§ **TEXTAUSZUG**
>>>>>
Hut ab vor Bayer Leverkusen: Kleiner Kader, großer Ertrag
Von Florian Bajus

Bayer Leverkusen ging gegen den FC Bayern als Verlierer vom Platz und durfte die BayArena dennoch erhobenen Hauptes verlassen. Unter den gegebenen Umständen war die erste Saisonhälfte ein voller Erfolg.
Seit vielen Jahren gehört Bayer Leverkusen zu den besten Vereinen der Bundesliga, allerdings sind Spitzenklubs wie der FC Bayern oder Borussia Dortmund der Werkself stets einen Schritt voraus. So wie in den Jahren 2000, 2002 und 2011, als Leverkusen Vizemeister wurde oder wie 2009 und 2020, als man beide Male das DFB-Pokal-Finale verlor.
Die Rheinländer verfügen über eine talentierte Mannschaft und generieren wichtige Einnahmen über den Verkauf ihrer Leistungsträger. In den vergangenen beiden Sommer-Transferperioden haben mit Julian Brandt, Kai Havertz und Kevin Volland drei Schlüsselspieler ein neues Kapitel in ihrer Karriere aufgeschlagen. Doch statt sich nach unten zu orientieren, mischt die von Peter Bosz trainierte Mannschaft in dieser Saison ganz oben mit.
Trotz schwachem Transfersommer und Verletzungssorgen: Leverkusen wirkt extrem fit
Und das, obwohl der Transfersommer nicht so verlief wie erhofft. Als Ersatz für Volland und Havertz wurde lediglich Patrik Schick verpflichtet, mit Werder Bremen konnte man sich dagegen nicht mehr auf einen Transfer von Milot Rashica einigen. Für die insgesamt sechs Positionen im Mittelfeld, auf den Außenbahnen und im Sturm stehen nominell nur zwölf Spieler zur Verfügung, Verletzungen erschweren die Belastungssteuerung enorm. Jedoch fehlten allein gegen den FC Bayern die Zwillinge Lars und Sven Bender, Rechtsverteidiger Santiago Arias, Charles Aranguiz, Exequiel Palacios und Paulinho.
<<<<<
§ **SCHRIFTLICHE ANWEISUNG A**
Wie lauten in den Datensätzen die Zeilen von der Zeile mit „or matte glass mirror at right?“ bis einschließlich der Zeile mit „transparent glass door at right is positioned closer“, wenn darin „mirror“ durch „window“ ersetzt wird und sonst alles unverändert bleibt?
Die Datensätze haben mit dem Artikel über Bayer Leverkusen nichts zu tun.

§ **EINGABEDATEN**
>>>>>
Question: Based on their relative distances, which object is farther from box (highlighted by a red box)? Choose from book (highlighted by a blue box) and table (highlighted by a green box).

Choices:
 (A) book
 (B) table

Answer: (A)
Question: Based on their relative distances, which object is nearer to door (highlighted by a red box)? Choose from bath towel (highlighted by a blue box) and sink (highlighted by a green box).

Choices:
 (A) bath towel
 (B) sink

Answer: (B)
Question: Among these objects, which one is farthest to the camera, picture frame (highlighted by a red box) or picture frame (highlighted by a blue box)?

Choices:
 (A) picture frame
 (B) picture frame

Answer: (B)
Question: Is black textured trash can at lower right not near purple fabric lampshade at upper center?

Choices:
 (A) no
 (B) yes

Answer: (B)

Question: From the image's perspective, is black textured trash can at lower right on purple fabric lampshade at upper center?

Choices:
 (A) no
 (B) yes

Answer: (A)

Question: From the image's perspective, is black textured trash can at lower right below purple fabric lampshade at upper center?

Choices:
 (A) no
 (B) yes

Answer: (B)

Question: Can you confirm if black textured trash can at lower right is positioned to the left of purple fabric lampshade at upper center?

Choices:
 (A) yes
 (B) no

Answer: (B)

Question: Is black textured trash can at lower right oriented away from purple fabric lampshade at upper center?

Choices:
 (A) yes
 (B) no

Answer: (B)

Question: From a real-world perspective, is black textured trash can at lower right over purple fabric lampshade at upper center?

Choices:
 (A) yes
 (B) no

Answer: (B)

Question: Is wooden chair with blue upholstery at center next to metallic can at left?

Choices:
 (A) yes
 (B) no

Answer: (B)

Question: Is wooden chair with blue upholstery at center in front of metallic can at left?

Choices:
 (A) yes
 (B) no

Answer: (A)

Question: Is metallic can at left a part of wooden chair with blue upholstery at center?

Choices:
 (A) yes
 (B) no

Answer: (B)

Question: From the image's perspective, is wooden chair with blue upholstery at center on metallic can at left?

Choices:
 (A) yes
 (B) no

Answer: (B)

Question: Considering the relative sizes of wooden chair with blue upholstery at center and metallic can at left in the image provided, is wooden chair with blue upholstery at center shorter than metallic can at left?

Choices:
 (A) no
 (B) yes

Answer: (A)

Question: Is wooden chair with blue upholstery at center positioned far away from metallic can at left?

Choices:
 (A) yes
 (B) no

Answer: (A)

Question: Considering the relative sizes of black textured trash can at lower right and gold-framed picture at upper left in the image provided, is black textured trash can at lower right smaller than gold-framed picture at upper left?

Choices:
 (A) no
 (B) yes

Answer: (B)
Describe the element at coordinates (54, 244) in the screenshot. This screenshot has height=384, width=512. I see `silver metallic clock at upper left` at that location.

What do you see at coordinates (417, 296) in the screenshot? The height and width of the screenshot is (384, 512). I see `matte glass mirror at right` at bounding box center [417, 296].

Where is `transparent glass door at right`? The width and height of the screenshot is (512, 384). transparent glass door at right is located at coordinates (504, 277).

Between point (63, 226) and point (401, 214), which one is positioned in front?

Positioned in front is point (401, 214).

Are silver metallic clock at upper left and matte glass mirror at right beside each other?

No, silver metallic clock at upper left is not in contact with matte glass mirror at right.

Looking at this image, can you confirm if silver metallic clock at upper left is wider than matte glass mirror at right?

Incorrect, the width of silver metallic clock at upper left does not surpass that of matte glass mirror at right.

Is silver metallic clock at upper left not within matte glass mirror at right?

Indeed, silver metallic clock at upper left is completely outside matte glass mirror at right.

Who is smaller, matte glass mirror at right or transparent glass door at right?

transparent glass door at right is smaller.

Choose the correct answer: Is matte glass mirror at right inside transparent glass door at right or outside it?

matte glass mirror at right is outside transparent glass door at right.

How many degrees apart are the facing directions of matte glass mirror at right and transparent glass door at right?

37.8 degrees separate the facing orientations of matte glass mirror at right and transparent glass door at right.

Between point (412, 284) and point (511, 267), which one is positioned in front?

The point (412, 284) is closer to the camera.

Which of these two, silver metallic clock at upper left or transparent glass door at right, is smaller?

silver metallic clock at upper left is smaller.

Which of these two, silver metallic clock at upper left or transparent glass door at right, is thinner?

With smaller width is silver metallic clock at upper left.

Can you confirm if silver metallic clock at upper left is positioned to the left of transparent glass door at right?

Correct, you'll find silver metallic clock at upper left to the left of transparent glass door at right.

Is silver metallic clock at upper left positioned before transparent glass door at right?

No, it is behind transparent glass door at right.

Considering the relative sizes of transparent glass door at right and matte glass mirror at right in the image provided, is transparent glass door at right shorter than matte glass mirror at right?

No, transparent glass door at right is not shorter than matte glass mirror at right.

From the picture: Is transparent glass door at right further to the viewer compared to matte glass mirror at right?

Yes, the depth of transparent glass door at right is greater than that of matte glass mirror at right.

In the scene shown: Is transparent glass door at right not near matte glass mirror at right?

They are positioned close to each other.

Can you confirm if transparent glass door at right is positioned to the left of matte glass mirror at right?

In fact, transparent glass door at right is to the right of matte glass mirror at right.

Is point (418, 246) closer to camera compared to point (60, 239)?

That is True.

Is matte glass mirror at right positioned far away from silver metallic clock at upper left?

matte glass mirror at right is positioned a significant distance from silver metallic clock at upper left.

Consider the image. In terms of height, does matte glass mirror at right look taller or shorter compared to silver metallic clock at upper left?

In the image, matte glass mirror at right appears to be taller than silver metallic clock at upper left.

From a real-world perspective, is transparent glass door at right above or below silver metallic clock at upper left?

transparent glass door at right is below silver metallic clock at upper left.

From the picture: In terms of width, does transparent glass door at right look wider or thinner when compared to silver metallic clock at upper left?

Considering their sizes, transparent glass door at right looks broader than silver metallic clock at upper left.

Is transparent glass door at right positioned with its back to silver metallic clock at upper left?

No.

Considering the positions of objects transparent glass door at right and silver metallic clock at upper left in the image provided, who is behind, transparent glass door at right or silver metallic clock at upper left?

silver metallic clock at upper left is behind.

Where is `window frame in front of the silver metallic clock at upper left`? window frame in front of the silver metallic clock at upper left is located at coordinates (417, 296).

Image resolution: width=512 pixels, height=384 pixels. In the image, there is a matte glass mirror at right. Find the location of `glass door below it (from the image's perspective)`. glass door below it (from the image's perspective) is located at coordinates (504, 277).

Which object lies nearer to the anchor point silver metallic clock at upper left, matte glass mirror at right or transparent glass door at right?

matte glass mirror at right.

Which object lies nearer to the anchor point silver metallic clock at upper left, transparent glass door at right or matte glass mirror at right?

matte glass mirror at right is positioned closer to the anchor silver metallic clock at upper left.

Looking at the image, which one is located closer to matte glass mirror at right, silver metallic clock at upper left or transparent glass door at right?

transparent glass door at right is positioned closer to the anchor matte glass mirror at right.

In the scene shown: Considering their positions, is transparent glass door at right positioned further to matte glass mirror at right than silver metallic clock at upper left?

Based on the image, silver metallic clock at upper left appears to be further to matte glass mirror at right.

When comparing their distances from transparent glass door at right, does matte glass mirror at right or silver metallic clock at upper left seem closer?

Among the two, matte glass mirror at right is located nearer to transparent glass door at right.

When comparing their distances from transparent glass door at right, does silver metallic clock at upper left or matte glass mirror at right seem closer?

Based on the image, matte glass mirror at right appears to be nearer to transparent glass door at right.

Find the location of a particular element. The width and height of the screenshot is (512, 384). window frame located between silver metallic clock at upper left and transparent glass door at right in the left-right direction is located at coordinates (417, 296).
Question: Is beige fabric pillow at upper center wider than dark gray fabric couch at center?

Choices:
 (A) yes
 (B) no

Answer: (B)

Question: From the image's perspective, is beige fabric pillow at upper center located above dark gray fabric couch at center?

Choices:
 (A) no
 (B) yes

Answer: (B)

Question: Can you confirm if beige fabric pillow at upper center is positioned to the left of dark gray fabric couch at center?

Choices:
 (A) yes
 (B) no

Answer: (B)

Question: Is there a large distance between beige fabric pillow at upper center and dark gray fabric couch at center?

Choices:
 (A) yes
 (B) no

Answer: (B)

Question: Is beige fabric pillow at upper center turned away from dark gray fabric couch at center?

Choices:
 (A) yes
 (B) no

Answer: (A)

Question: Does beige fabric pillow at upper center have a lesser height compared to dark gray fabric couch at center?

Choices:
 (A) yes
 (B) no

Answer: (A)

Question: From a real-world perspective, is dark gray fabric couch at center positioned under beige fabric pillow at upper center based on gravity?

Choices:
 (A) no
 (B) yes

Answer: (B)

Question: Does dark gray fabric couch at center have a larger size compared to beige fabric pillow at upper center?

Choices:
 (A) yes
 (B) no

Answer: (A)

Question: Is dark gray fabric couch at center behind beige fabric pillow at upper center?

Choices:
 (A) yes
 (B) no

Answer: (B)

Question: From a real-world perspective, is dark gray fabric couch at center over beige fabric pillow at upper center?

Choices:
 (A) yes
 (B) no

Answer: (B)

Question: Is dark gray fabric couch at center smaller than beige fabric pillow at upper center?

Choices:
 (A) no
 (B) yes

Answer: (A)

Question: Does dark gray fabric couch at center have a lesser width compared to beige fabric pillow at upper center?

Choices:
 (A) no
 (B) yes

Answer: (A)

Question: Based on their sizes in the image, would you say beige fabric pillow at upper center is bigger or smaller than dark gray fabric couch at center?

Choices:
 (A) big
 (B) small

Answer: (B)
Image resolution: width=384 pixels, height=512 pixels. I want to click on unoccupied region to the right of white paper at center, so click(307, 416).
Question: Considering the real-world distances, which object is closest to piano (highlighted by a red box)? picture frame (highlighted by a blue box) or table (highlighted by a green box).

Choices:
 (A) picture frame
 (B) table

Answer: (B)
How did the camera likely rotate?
<<<<<
§ **SCHRIFTLICHE ANWEISUNG B**
Beantworte zum Artikel über Bayer Leverkusen:
(i) In welchen Jahren wurde Leverkusen Vizemeister?
(ii) Wer trainiert die Mannschaft?
(iii) Welcher Spieler wurde als Ersatz für Volland und Havertz verpflichtet?

§ **VOLLSTÄNDIGE ANTWORT A**
Which object lies nearer to the anchor point silver metallic clock at upper left, transparent glass door at right or matte glass window at right?

matte glass window at right is positioned closer to the anchor silver metallic clock at upper left.

Looking at the image, which one is located closer to matte glass window at right, silver metallic clock at upper left or transparent glass door at right?

transparent glass door at right is positioned closer to the anchor matte glass window at right.

§ **VOLLSTÄNDIGE ANTWORT B**
(i) 2000, 2002 und 2011
(ii) Peter Bosz
(iii) Patrik Schick